[Begin Source text]

Reforms take effect, Pakistan’s economy to grow 2.5% in FY2025, says ADB

Emma Fan says Pakistan’s economy benefited from improved macroeconomic stability
A representational image. Reuters
A representational image. Reuters

Pakistan’s economy demonstrated signs of stability and recovery, with projected growth in FY2025 (ending June 30, 2026), as the impacts of stringent macroeconomic policies and ongoing reforms took effect.

According to the Asian Development Bank’s (ADB) annual publication, the Asian Development Outlook (ADO) April 2025, Pakistan’s real gross domestic product (GDP) was expected to grow by 2.5% in FY2025, maintaining the same growth rate as FY2024.

The ADB forecasted growth to rise to 3.0% in FY2026, supported by a more stable macroeconomic environment bolstered by the International Monetary Fund’s (IMF) Extended Fund Facility (EFF) arrangement initiated in October 2024.

Compliance with the economic adjustment program was deemed crucial for fostering resilience and facilitating sustainable growth.

“Pakistan’s economy benefitted from improved macroeconomic stability through robust reform implementation in areas such as tax policy and energy sector viability,” ADB Country Director for Pakistan, Emma Fan, stated .

She emphasized that sustained implementation of policy reforms was vital to maintaining growth and strengthening fiscal and external buffers.

In FY2025, growth was anticipated to be driven by a resurgence in private sector investment linked to reform progress, perceptions of enhanced economic stability, and a stable foreign exchange market.

[End Source text]

• **List of tasks**:
**A.** In the article on Pakistan's economic outlook, what growth rate did the ADB forecast for FY2026?
**B.** Carry on the article on Pakistan's economic outlook from its final sentence, in the same news style.

[Begin Supplied material]

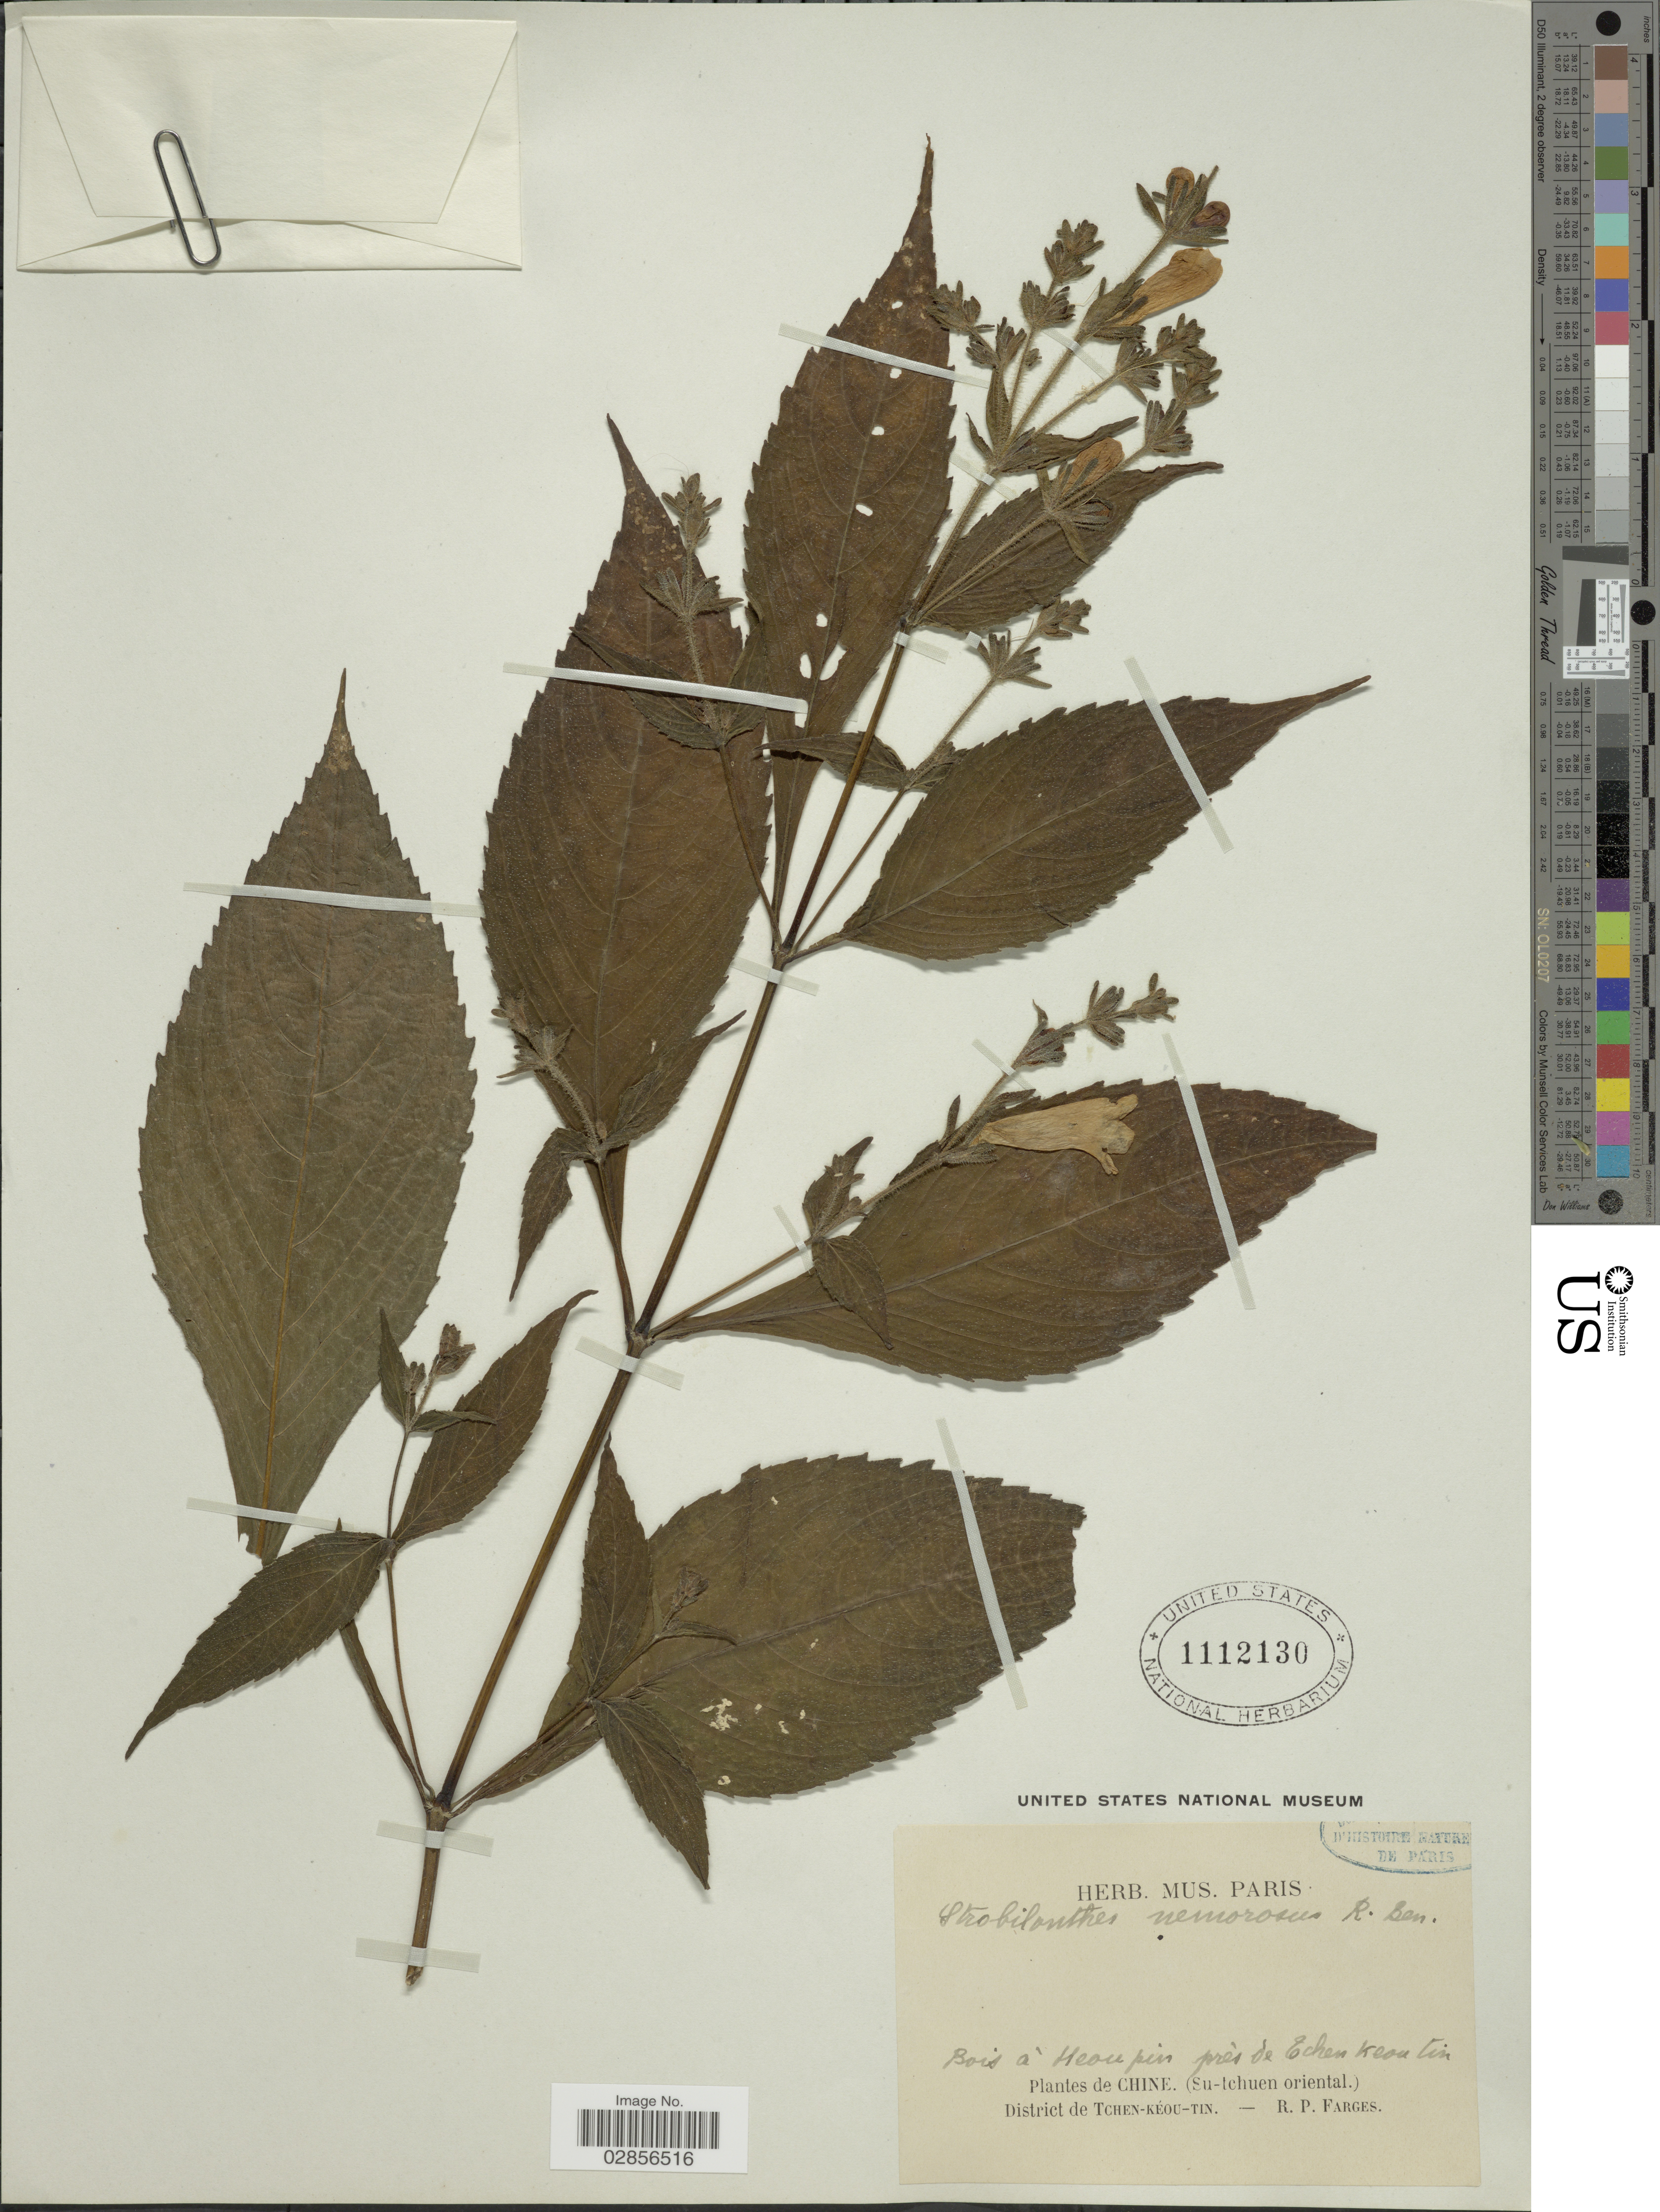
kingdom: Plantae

[End Supplied material]

• **Answers for this exercise**:
**A.** 3.0%

**B.**
The successful execution of the reform program was expected to continue fostering a more stable macroeconomic environment and gradually eliminate structural barriers to growth.

Economic activity in both the industrial and service sectors was poised to benefit from recent monetary easing and macroeconomic stability. Additionally, strong remittance inflows, lower inflation, and monetary easing were likely to support aggregate demand.

Average inflation was projected to decline significantly to 6.0% in FY2025 and further to 5.8% in FY2026, driven by continued moderation in food inflation, stable global oil and commodity prices, and moderate domestic demand conditions.

Despite these positive trends, female labor force participation in Pakistan remained low compared to regional peers. Enhancing women’s opportunities to work could boost productivity and promote female empowerment.

Continued investment in girls’ education, vocational training, improved public transport, and safe travel options was essential to reduce barriers for women entering the labor market.

The ADB noted that the growth forecasts were finalized prior to the announcement of new tariffs by the US administration on April 2, 2025. As such, the baseline projections reflected only previously existing tariffs.

However, the ADO April 2025 included an analysis of how increased tariffs may have impacted growth across Asia and the Pacific.